**Aim of the exercise**
What you return should match the data below exactly, with no pictures in it.

┄┄┄┄┄┄

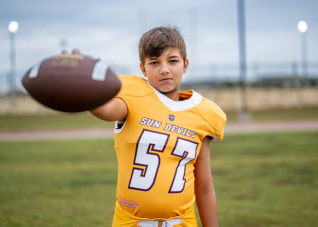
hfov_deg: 34.2
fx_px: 516
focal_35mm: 57
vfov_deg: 24.8
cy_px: 104
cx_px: 169
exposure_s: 1/1600
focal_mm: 50
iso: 320
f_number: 1.2
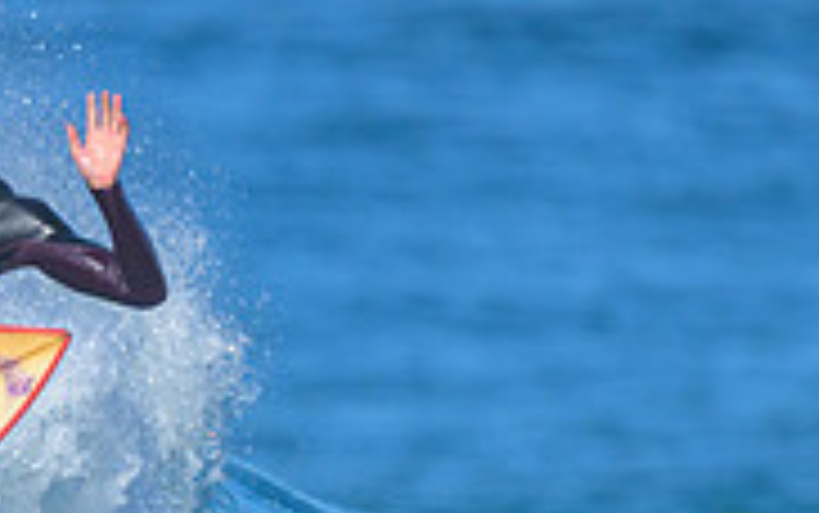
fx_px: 79778
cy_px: 775
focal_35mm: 3572
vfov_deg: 0.4
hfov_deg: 0.6
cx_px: -292
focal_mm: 800
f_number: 6.3
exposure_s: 1/2000
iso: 280
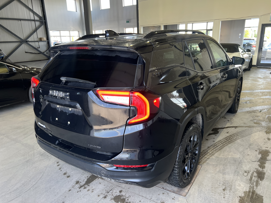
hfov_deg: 67.3
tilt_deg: -14.9
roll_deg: +2.8
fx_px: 204
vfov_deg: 53.1
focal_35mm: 26
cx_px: 136
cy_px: 102
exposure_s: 1/120
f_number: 1.5
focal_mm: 5.7
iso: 80
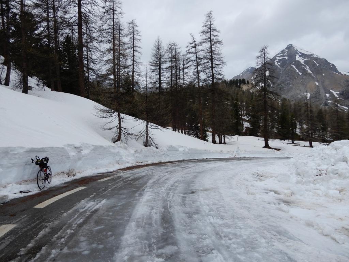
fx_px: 242
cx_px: 174
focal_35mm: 24
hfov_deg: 71.6
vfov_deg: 56.8
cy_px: 131
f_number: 3.4
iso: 80
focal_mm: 4.3
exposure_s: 1/1600
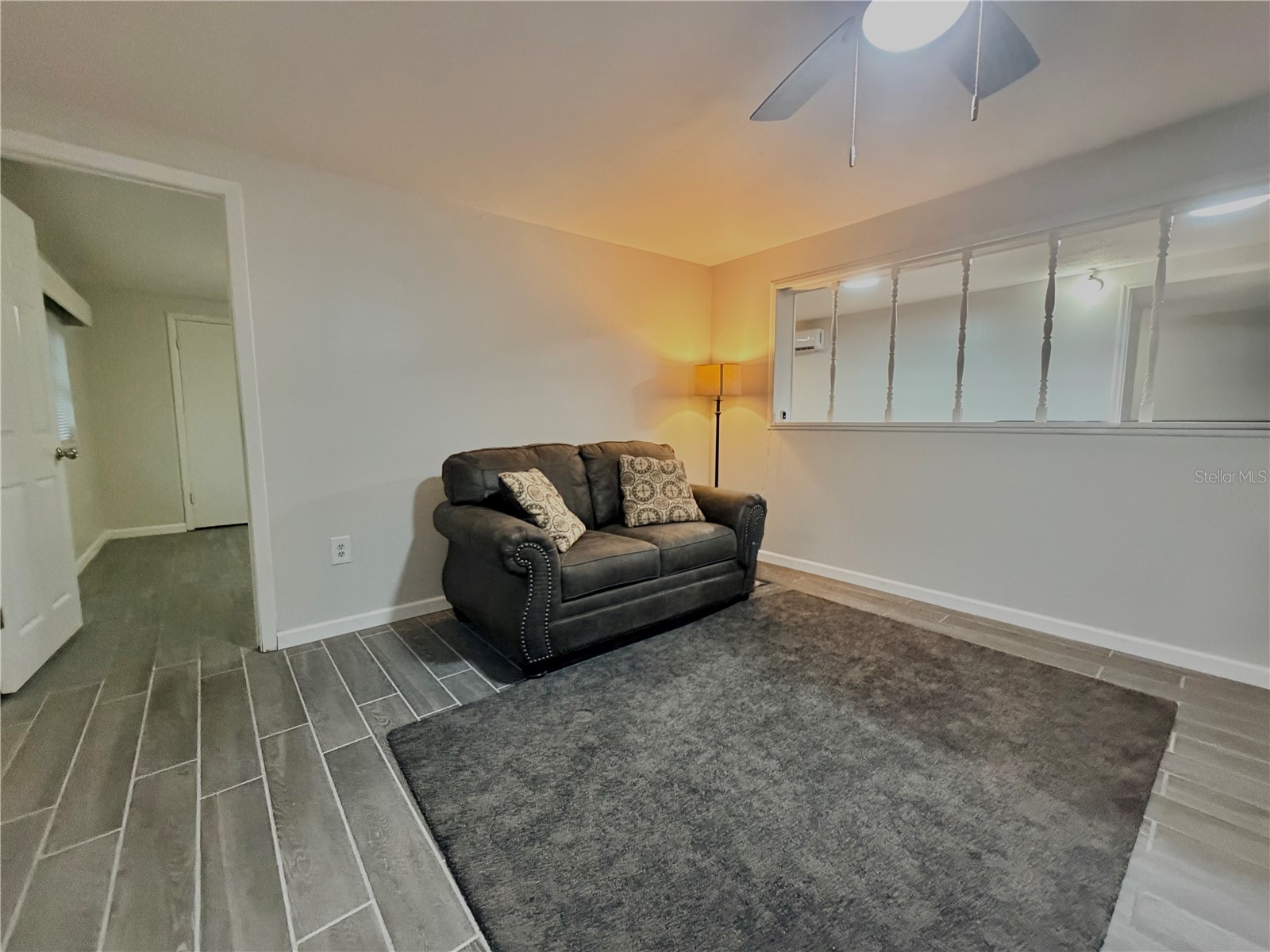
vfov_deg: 85.7
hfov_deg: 102.1
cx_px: 635
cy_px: 476
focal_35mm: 14
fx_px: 514
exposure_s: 1/60
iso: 640
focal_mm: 2.22
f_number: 2.2
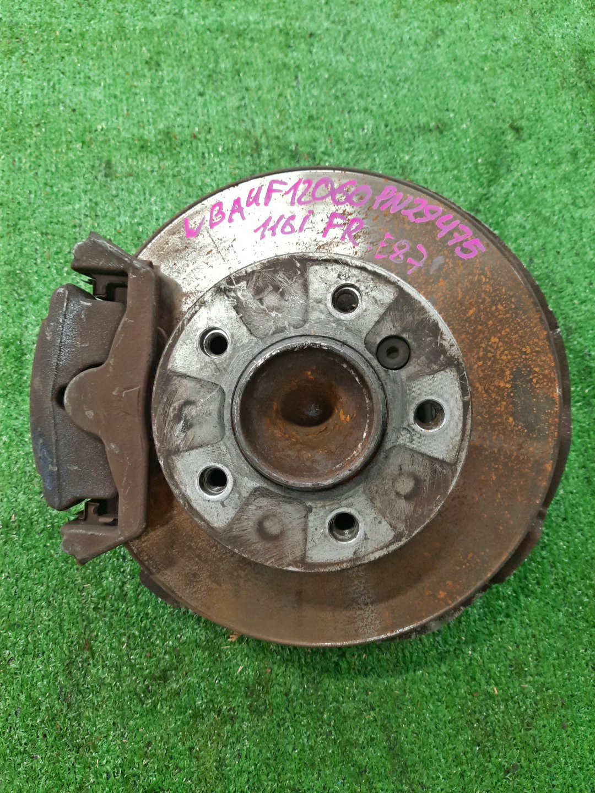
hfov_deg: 54.9
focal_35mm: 25
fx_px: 573
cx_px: 298
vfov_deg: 69.4
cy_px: 396
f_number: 2
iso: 375
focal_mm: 4.6
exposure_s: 1/50
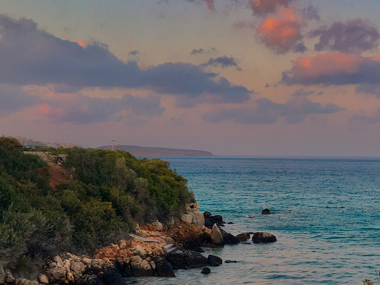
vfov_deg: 23.2
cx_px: 322
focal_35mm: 62
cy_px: 240
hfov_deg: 30.2
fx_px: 681
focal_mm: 4.15
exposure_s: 1/100
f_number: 2.2
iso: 32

┄┄┄┄┄┄

**Response box**
hfov_deg: 34.2
fx_px: 516
focal_35mm: 57
vfov_deg: 24.8
cy_px: 104
cx_px: 169
exposure_s: 1/1600
focal_mm: 50
iso: 320
f_number: 1.2
fx_px: 79778
cy_px: 775
focal_35mm: 3572
vfov_deg: 0.4
hfov_deg: 0.6
cx_px: -292
focal_mm: 800
f_number: 6.3
exposure_s: 1/2000
iso: 280
hfov_deg: 67.3
tilt_deg: -14.9
roll_deg: +2.8
fx_px: 204
vfov_deg: 53.1
focal_35mm: 26
cx_px: 136
cy_px: 102
exposure_s: 1/120
f_number: 1.5
focal_mm: 5.7
iso: 80
fx_px: 242
cx_px: 174
focal_35mm: 24
hfov_deg: 71.6
vfov_deg: 56.8
cy_px: 131
f_number: 3.4
iso: 80
focal_mm: 4.3
exposure_s: 1/1600
vfov_deg: 85.7
hfov_deg: 102.1
cx_px: 635
cy_px: 476
focal_35mm: 14
fx_px: 514
exposure_s: 1/60
iso: 640
focal_mm: 2.22
f_number: 2.2
hfov_deg: 54.9
focal_35mm: 25
fx_px: 573
cx_px: 298
vfov_deg: 69.4
cy_px: 396
f_number: 2
iso: 375
focal_mm: 4.6
exposure_s: 1/50
vfov_deg: 23.2
cx_px: 322
focal_35mm: 62
cy_px: 240
hfov_deg: 30.2
fx_px: 681
focal_mm: 4.15
exposure_s: 1/100
f_number: 2.2
iso: 32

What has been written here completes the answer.